-- EXERCISE PASSAGE --
----

On Wed, 25 Oct 2006 15:31:49 -0500, Ed <nospam (AT) hotmail (DOT) com> put finger
to keyboard and composed:

Quote:
On Wed, 25 Oct 2006 06:17:20 +1000, Franc Zabkar
fzabkar (AT) iinternode (DOT) on.net> wrote:

"All AMD Athlon 64 Processor-In-A-Box packages include thermally
controlled fans. A thermally controlled fan detects the current
temperature of the processor using a thermistor ....

Sounds to me like AMD is trying to make it sound better then it is.

The thermistor isn't anywhere near the CPU or even touching the
heatsink, so how's it going to adjust the fan speed for CPU temp?

If the fan is at it's minimum of 3K RPM and you put a full load on the
CPU and the CPU die temp jumps from say 30C to 50C the fan will still be
spinning at 3k, it'll only spin faster when the temp of the air passing
through the fan warms up. End of story.

----

-- ENTRIES PROVIDED --
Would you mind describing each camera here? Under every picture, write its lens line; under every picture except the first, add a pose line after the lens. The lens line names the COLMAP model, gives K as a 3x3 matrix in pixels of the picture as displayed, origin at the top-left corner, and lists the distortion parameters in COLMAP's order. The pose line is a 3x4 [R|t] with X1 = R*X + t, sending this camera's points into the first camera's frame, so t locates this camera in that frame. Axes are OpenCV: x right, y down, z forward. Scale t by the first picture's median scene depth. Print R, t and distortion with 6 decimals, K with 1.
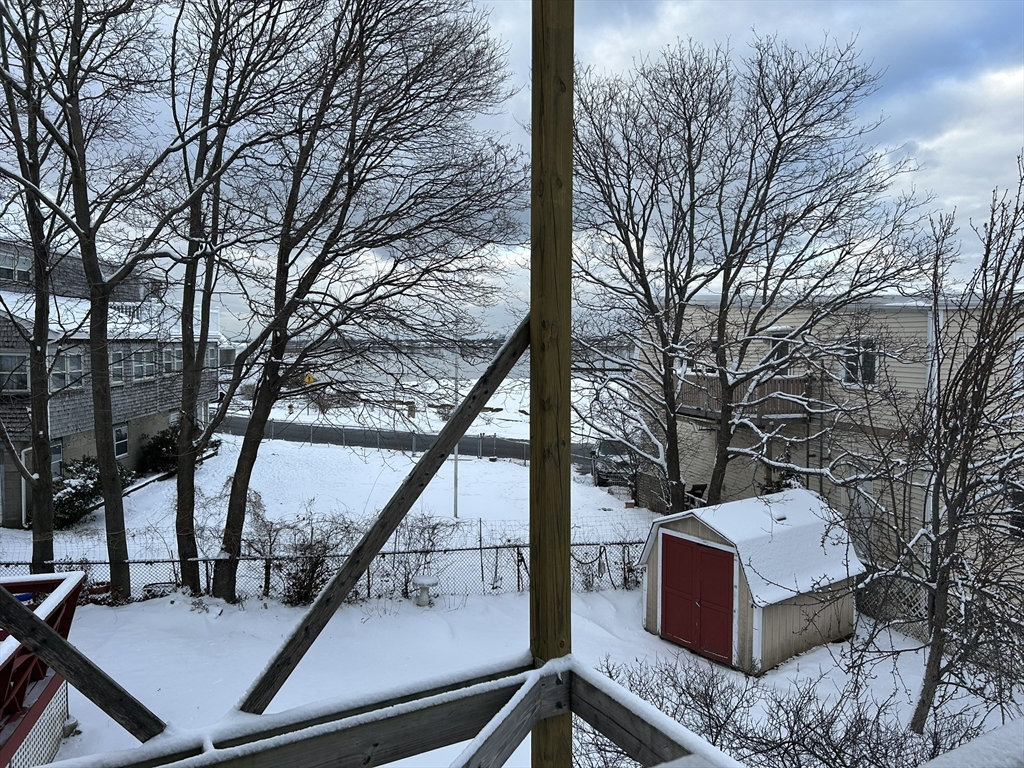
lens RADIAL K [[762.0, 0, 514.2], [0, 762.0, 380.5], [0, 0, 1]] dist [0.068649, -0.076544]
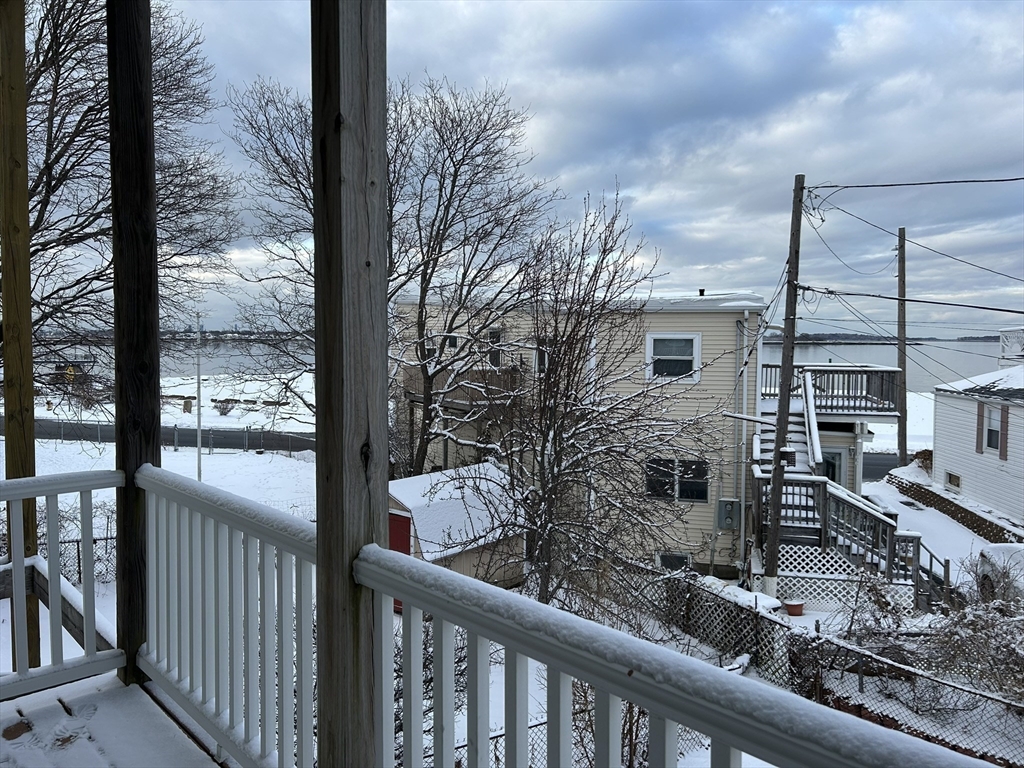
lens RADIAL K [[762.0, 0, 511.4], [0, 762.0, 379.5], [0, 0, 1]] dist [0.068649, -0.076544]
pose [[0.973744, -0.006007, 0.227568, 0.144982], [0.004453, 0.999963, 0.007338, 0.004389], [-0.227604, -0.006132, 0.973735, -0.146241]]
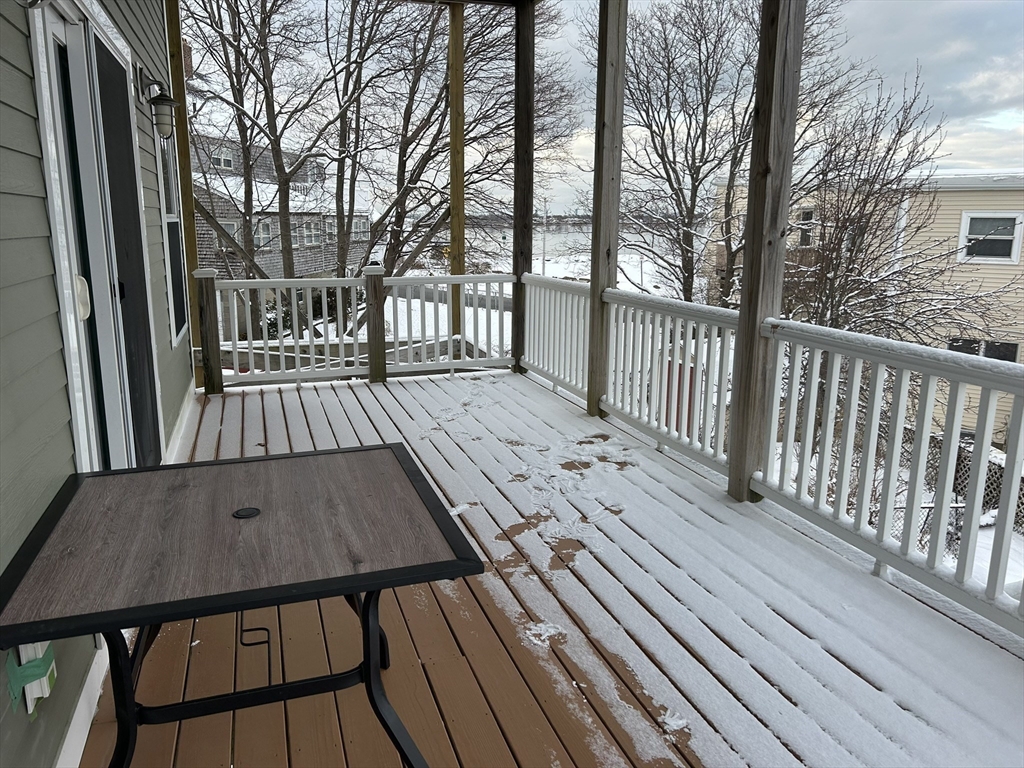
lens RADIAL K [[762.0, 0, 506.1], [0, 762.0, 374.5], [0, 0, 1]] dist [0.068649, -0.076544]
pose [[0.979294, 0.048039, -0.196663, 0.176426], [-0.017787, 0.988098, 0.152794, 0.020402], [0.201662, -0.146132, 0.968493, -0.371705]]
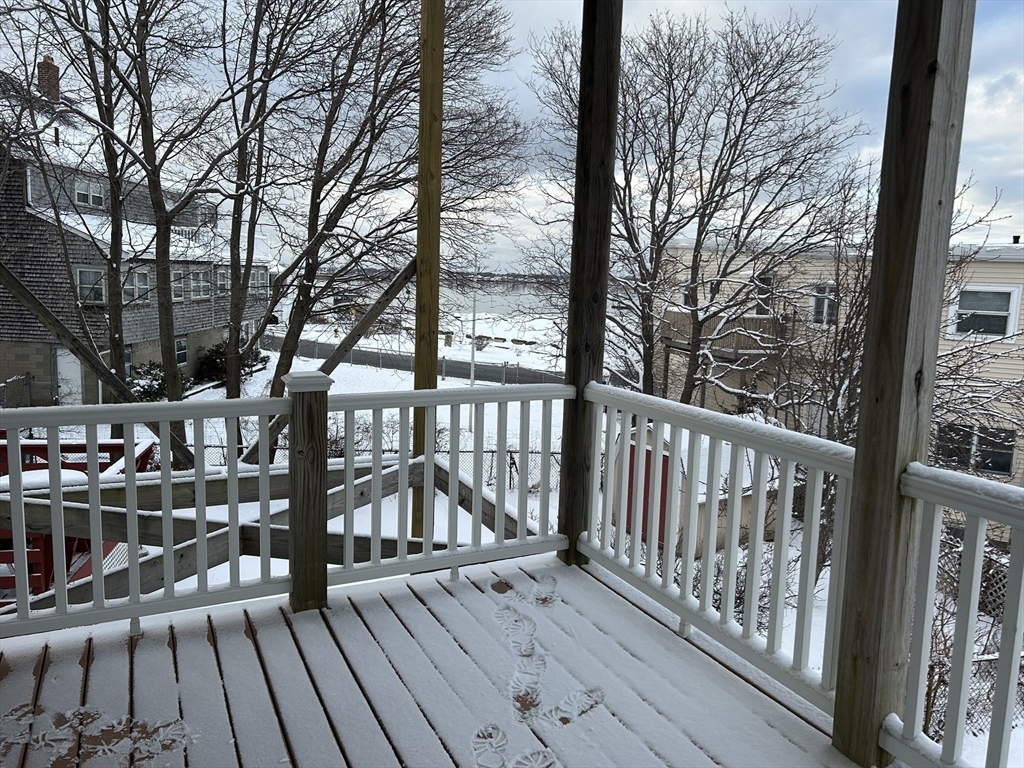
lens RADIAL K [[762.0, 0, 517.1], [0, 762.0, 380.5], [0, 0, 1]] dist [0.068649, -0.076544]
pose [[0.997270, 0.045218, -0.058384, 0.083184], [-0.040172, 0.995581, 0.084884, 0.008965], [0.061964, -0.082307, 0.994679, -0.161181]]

----

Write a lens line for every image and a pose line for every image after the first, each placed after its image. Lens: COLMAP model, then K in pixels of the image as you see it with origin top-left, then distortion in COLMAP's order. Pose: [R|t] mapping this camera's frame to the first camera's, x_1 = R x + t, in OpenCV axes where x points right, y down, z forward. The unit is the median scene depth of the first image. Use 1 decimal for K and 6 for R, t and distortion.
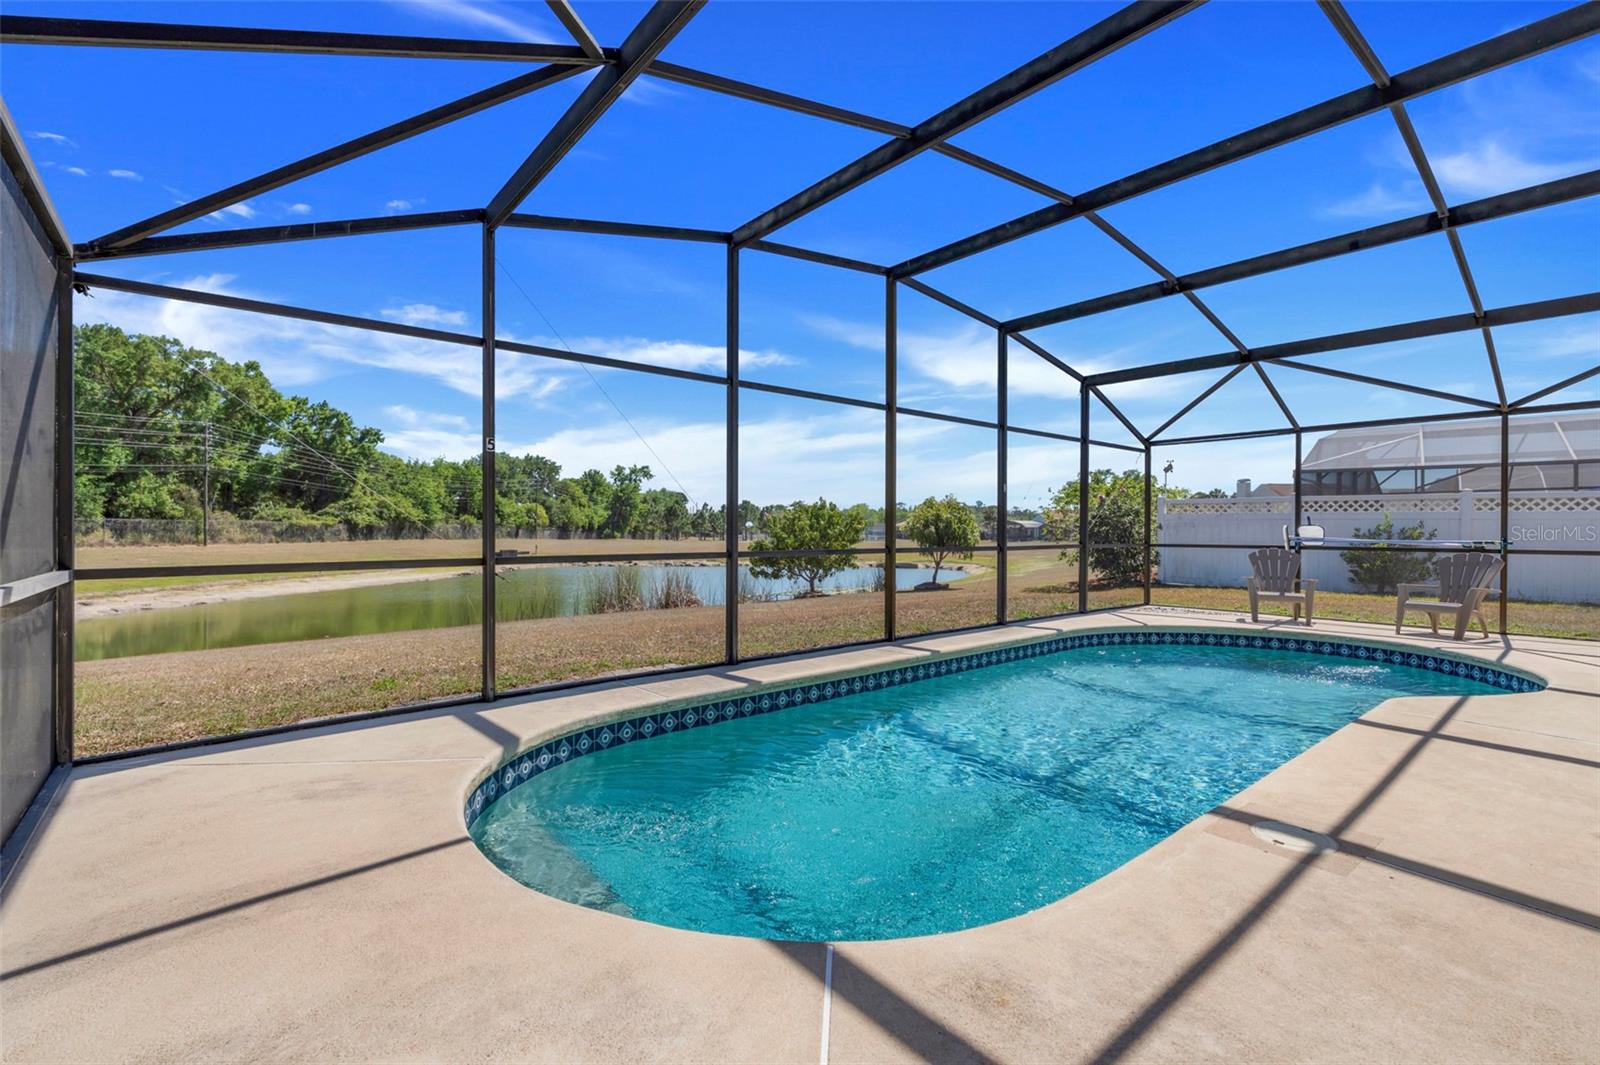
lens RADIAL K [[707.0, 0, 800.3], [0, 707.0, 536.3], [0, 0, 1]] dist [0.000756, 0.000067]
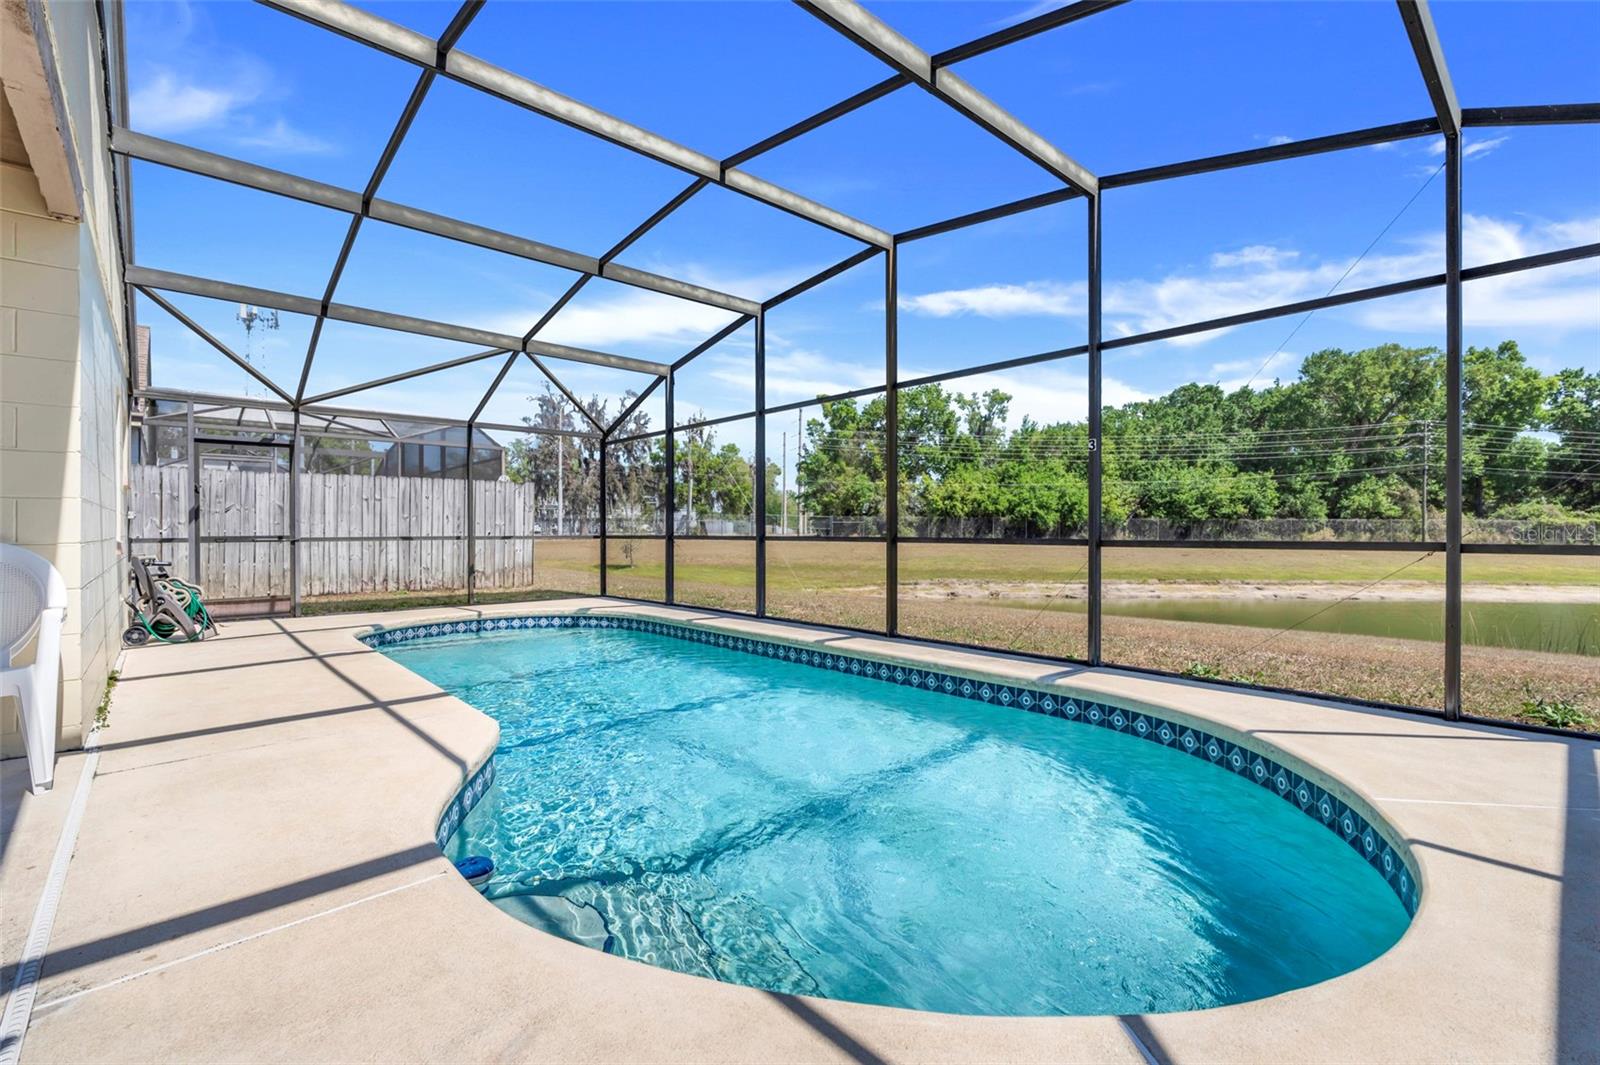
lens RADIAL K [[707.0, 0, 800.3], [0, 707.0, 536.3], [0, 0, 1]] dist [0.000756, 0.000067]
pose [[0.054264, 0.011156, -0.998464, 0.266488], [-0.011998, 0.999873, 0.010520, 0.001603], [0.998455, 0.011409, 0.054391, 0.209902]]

----

-- TASK INSTRUCTIONS --
[1] Answer these about the post on AMD fans:
(a) According to the quoted AMD statement, what device does a thermally controlled fan use to detect processor temperature?
(b) What minimum fan speed does the writer give?
(c) In the writer's example, the CPU die temperature jumps from what value to what value?
[2] List each computer part named in the post on AMD fans. Count the processor, CPU and CPU die as one part.
[3] Continue the post on AMD fans after its last sentence.

-- ANSWERS TO THIS EXERCISE --
[1]
(a) A thermistor.
(b) 3K RPM.
(c) From 30C to 50C.

[2]
- Processor (CPU)
- Fan
- Thermistor
- Heatsink

[3]
Cheers,
Ed
What you're saying makes a lot of sense. In fact AMD's own docs appear
to contradict themselves in this regard. One refers to airflow
temperature, another to processor temperature. <shrug>

Anyway I've posted a related question to alt.comp.hardware.homebuilt:

http://groups.google.com/group/alt.c...2cb577 1cc8a1
http://tinyurl.com/yhuzhd (short)

One person states that "on a prior Asus board (A7N8X) with ITE IT8708
Super I/O, just before the fan header there's a 100uF cap, then an
HJ772 (PNP transistor) that looks driven by an LM358".

I suspect that the OP's motherboard probably uses a similar design, in
which case it would be DC rather than PWM. The question as to why a
fan speeds up when its voltage decreases remained unresolved, though.
I still think my own explanation is plausible, in which case the OP
would be advised not to run his fan at any voltage other than 100%. I
mean, why would you want to control a fan that is designed to control
itself?

- Franc Zabkar
--
Please remove one 'i' from my address when replying by email.